• [Exercise details]: Check each line of the material below, and copy it if it holds the string "appear".

———

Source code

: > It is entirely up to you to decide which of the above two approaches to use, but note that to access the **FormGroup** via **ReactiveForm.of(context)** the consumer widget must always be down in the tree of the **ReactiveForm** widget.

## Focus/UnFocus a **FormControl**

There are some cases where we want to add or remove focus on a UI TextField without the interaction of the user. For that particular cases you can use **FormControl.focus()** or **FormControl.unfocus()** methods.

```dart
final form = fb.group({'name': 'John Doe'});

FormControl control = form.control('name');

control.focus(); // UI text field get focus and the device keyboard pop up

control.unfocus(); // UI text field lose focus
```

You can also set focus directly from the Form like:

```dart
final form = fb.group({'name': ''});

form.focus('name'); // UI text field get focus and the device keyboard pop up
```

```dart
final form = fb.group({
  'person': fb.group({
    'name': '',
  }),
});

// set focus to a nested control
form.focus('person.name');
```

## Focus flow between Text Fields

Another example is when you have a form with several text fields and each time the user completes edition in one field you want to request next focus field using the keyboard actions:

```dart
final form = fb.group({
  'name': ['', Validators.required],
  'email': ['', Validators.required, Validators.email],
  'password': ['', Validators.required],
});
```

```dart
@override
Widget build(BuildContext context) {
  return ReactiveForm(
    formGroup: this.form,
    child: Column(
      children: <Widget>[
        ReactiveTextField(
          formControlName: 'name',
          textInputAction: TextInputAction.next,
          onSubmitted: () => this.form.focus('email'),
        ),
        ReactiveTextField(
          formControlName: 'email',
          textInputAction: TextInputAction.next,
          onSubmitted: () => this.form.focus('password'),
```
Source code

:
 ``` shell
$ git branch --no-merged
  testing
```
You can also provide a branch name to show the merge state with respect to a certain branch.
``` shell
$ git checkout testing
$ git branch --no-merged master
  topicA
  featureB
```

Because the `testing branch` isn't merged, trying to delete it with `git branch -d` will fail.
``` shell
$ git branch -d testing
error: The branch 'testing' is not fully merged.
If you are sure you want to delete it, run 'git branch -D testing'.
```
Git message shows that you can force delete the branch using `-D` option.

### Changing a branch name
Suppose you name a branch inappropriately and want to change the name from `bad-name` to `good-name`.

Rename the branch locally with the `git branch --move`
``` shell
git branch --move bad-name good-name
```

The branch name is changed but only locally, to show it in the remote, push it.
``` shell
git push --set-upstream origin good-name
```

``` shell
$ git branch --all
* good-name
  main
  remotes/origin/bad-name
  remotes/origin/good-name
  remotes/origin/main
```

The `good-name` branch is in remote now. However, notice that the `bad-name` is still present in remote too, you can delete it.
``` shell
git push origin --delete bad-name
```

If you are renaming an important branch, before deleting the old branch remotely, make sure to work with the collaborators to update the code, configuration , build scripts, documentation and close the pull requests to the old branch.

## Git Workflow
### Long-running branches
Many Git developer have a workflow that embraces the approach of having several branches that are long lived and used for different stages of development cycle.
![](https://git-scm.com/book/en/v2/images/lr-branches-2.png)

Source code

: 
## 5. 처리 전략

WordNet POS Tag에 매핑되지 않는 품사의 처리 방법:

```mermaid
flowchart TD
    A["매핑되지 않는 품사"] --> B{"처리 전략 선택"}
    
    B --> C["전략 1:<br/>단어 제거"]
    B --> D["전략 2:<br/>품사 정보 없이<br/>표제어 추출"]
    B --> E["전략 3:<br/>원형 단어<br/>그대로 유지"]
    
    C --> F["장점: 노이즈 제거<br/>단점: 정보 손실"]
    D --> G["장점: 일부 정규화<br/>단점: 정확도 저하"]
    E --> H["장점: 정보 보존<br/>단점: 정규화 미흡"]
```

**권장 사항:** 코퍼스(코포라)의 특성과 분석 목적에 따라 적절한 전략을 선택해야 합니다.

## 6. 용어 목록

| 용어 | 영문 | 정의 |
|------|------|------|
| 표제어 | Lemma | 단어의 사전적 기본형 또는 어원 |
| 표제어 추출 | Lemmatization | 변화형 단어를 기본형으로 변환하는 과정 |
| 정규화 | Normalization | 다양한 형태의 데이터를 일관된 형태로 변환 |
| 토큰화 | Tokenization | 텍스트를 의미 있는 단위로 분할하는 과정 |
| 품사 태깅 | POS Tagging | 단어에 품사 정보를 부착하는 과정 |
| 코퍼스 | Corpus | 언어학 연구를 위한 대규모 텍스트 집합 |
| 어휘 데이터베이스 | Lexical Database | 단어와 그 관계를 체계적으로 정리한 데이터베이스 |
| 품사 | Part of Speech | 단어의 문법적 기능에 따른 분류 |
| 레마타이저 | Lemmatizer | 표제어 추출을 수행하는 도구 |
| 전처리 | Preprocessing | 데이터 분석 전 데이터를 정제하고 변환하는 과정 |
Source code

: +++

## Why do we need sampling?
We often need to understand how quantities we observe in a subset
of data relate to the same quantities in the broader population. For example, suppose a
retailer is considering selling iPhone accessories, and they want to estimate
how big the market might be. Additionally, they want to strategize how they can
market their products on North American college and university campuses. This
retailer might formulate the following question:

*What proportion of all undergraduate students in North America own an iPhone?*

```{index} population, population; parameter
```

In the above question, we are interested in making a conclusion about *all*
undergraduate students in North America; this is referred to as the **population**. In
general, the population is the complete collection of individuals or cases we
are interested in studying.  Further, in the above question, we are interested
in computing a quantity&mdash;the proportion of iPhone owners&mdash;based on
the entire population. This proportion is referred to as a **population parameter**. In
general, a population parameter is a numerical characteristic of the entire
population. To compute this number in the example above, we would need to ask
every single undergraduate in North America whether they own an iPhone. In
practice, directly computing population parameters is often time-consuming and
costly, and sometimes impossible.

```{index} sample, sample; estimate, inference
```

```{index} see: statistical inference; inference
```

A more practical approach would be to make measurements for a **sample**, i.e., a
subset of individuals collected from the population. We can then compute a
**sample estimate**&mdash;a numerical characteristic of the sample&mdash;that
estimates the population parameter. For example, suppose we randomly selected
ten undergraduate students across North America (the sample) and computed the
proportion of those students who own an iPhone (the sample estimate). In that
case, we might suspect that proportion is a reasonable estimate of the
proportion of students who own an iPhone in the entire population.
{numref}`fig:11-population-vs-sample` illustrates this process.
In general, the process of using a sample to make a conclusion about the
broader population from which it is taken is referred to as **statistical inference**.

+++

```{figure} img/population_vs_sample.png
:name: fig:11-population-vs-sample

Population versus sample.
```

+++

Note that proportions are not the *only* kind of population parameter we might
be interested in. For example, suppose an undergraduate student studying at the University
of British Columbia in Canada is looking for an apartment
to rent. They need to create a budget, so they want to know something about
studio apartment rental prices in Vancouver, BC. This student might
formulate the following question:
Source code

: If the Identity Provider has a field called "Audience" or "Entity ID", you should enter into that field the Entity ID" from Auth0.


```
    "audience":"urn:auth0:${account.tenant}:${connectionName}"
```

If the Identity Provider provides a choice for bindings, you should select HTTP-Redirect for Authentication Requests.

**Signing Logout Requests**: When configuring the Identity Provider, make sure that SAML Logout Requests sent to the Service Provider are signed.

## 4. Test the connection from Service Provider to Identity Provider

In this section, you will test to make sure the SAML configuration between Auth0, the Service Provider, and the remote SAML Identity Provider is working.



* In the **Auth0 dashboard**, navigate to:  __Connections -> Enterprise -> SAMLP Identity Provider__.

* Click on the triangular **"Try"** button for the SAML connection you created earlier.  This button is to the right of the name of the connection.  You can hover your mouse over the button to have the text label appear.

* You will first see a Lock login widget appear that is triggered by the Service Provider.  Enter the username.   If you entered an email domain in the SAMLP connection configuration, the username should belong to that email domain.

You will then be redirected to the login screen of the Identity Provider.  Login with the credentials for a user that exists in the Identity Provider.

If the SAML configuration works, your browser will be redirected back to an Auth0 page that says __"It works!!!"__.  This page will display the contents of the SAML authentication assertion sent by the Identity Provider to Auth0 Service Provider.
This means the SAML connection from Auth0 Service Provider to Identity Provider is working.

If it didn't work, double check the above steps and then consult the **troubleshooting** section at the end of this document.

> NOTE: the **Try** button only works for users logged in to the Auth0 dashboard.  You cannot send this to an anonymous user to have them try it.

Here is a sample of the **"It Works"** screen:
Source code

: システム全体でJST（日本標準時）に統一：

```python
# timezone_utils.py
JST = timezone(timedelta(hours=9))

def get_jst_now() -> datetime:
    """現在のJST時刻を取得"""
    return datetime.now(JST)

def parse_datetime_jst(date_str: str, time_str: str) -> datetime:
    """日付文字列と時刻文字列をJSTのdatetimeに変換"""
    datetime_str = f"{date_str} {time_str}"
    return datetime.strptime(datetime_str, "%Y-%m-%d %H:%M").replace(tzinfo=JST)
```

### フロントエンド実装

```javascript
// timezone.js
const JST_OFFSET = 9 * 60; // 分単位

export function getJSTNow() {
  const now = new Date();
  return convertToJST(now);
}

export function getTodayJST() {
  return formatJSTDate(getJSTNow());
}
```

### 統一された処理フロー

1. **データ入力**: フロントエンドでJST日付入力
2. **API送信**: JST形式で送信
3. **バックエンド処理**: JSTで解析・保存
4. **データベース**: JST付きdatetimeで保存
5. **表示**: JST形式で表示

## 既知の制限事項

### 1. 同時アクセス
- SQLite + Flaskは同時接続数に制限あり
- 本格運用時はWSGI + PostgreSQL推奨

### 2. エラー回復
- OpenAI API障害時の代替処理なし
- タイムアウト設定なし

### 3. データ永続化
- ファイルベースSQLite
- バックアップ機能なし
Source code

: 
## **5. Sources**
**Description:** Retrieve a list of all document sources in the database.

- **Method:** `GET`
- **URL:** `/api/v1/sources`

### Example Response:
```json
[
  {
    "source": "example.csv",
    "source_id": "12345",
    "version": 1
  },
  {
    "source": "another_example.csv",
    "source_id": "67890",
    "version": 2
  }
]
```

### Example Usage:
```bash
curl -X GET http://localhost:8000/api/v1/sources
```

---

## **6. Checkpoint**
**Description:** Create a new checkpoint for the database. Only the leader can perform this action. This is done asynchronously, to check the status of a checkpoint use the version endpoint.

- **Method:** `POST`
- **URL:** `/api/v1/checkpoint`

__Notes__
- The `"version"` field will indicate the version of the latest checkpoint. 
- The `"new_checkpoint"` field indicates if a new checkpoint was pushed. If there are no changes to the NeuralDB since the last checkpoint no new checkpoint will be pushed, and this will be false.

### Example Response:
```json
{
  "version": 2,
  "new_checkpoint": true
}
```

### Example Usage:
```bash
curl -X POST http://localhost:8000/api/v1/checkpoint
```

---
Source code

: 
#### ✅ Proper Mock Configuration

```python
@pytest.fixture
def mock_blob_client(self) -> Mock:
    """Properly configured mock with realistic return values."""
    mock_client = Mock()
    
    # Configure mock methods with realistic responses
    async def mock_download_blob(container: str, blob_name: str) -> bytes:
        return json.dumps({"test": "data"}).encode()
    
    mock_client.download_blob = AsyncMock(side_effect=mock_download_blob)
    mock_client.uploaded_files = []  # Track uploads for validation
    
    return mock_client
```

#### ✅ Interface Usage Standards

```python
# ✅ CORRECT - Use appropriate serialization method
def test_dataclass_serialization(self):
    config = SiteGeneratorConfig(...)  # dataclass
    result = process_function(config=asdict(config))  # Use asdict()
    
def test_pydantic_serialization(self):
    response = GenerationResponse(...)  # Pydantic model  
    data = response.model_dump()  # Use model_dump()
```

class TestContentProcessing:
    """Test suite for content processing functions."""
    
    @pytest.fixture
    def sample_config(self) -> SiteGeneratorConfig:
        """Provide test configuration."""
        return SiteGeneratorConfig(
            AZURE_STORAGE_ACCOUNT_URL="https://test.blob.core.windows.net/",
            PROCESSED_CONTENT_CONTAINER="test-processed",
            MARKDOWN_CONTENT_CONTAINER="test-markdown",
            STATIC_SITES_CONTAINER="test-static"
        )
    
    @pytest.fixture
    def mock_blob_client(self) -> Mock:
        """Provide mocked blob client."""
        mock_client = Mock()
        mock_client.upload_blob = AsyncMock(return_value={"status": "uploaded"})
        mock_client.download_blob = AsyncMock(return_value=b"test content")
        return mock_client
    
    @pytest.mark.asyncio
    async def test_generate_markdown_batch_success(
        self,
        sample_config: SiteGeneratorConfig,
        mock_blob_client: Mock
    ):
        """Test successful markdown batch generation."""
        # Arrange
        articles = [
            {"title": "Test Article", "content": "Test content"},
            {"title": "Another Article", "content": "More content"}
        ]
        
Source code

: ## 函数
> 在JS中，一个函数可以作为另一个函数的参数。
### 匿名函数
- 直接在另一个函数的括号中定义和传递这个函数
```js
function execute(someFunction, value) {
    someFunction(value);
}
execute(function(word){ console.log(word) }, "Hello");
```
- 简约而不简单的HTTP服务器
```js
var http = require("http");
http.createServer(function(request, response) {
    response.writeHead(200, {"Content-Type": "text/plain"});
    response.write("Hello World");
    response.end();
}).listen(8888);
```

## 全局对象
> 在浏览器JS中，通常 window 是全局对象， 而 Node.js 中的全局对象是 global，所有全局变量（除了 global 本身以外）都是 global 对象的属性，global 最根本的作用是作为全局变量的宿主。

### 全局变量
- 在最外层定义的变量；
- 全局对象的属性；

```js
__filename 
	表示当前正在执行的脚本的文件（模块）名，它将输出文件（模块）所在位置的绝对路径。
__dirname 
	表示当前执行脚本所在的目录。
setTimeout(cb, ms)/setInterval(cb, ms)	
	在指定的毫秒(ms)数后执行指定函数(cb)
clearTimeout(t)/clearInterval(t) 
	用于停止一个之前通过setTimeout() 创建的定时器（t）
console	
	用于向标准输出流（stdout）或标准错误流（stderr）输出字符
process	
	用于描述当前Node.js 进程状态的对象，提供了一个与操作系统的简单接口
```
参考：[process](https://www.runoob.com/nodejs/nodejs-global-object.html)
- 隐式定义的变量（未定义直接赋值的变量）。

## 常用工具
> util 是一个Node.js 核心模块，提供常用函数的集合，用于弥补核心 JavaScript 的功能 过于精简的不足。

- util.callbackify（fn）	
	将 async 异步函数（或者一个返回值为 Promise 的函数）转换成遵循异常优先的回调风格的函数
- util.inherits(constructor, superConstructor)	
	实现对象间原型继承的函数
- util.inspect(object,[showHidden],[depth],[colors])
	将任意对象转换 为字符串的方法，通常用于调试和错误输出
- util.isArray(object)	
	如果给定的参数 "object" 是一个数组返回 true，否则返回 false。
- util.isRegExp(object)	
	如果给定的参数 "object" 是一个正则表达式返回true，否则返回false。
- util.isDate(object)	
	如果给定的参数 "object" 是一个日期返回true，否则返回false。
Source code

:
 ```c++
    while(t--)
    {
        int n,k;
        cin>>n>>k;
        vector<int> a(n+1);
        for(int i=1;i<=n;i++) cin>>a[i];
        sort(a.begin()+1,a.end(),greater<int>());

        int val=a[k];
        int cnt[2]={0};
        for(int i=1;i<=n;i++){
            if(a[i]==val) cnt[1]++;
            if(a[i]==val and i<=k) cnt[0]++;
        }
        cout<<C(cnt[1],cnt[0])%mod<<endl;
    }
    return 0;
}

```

———

• [The completed task]:
* Click on the triangular **"Try"** button for the SAML connection you created earlier.  This button is to the right of the name of the connection.  You can hover your mouse over the button to have the text label appear.
* You will first see a Lock login widget appear that is triggered by the Service Provider.  Enter the username.   If you entered an email domain in the SAMLP connection configuration, the username should belong to that email domain.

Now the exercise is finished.